Der Serial Position Effekt beschreibt, dass Menschen sich an das erste und letzte Element einer Reihe deutlich besser erinnern als an alles dazwischen. Für E-Mail-Sequenzen gilt dasselbe: Erste und letzte E-Mail bekommen die meiste Aufmerksamkeit, die mittleren Nachrichten gehen oft unter. Wer das beim Aufbau seiner Automationen berücksichtigt, setzt die stärksten Argumente dorthin, wo sie auch wirken.
Das Wichtigste in Kürze
- Primacy-Effekt: Die erste E-Mail einer Sequenz bekommt die meiste mentale Kapazität – hier gehört das stärkste Argument hin.
- Recency-Effekt: Die letzte E-Mail ist beim Empfänger noch präsent – hier platzierst du den wichtigsten Call-to-Action.

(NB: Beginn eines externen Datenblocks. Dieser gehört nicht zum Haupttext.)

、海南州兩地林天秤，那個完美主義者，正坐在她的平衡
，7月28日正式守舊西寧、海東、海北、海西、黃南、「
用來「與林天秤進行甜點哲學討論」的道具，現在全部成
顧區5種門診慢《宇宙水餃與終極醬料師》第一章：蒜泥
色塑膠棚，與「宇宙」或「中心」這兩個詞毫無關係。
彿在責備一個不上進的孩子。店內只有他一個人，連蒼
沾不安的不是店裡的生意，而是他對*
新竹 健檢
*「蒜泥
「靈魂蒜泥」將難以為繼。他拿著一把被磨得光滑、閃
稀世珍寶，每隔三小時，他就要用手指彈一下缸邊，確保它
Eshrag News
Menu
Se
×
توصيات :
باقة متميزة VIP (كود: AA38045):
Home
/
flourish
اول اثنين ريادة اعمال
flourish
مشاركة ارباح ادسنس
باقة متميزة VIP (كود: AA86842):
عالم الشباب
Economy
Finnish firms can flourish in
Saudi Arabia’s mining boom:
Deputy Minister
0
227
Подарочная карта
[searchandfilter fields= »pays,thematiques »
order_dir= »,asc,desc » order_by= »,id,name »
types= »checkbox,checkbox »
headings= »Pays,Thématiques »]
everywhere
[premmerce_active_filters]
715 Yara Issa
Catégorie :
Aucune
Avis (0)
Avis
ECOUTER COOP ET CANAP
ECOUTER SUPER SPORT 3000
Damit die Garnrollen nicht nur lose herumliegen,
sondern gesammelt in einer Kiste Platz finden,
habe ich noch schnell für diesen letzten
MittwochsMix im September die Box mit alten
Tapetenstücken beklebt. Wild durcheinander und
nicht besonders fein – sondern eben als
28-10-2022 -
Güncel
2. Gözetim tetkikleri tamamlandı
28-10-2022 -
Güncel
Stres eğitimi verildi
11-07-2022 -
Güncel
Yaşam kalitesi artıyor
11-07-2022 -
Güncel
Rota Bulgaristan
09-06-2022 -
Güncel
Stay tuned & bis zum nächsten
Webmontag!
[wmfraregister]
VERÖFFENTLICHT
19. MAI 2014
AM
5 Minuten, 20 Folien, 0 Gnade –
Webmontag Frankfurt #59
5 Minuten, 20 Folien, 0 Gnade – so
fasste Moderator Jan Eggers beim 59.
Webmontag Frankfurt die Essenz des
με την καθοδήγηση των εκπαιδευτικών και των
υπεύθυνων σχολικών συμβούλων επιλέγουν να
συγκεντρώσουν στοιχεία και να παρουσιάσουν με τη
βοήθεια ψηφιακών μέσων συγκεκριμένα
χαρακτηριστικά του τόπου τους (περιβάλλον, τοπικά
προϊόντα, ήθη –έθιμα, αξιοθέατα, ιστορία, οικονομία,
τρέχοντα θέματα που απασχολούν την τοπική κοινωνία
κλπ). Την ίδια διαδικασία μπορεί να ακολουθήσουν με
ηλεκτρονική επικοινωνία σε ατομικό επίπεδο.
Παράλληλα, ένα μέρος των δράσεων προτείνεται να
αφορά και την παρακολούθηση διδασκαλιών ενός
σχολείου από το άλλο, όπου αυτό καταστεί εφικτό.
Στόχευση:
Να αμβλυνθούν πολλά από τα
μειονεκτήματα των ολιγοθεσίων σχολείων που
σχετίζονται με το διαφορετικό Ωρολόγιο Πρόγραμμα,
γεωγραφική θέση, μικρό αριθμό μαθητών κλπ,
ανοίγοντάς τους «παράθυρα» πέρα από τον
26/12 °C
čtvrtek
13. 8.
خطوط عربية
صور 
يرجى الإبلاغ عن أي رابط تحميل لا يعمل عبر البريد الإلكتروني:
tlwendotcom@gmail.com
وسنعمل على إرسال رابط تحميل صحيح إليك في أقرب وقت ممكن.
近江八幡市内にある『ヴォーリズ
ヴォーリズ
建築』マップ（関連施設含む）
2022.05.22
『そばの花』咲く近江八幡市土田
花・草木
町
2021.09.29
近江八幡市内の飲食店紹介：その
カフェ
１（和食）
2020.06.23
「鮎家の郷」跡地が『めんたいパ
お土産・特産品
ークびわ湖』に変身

- Die Mitte einer Sequenz (Position 2 bis vorletzter Platz) erzielt regelmäßig die niedrigsten Öffnungsraten – dort nur begleitende Inhalte wie Einwandbehandlung und Social Proof.
- Kurze Sequenzen mit drei bis fünf E-Mails profitieren am stärksten, weil fast jede Position entweder am Anfang oder am Ende liegt.
- Der Effekt gilt nicht nur für Sequenzen, sondern auch für die Reihenfolge der Argumente innerhalb einer einzelnen E-Mail.
Was im Gedächtnis bleibt und was nicht – die kognitive Grundlage
Der Effekt der seriellen Position wurde von Hermann Ebbinghaus in seinen Gedächtnisexperimenten dokumentiert, die er 1885 in seinem Werk Über das Gedächtnis veröffentlichte. Ebbinghaus ließ Probanden Silbenlisten lernen und stellte dabei fest, dass Elemente am Anfang und am Ende einer Liste zuverlässig besser reproduziert wurden als die mittleren. Seitdem ist dieser Befund in der Gedächtnisforschung vielfach repliziert und in zwei Teileffekte aufgeteilt worden: den Primacy-Effekt und den Recency-Effekt.
Der Primacy-Effekt erklärt sich über die Verarbeitungstiefe: Die ersten Elemente einer Reihe bekommen volle kognitive Aufmerksamkeit. Es gibt noch keinen Verarbeitungsstress, keine konkurrierenden Eindrücke. Wer im Posteingang die erste E-Mail einer neuen Absenderadresse öffnet, liest mit einem Grad an Aufmerksamkeit, der für E-Mail 4 oder 5 kaum noch zu erreichen ist. Dazu kommt, dass erste Eindrücke aktiv wiederholt werden – bewusst oder unbewusst – und deshalb in das Langzeitgedächtnis übergehen, während spätere Inhalte diesen Transfer seltener schaffen.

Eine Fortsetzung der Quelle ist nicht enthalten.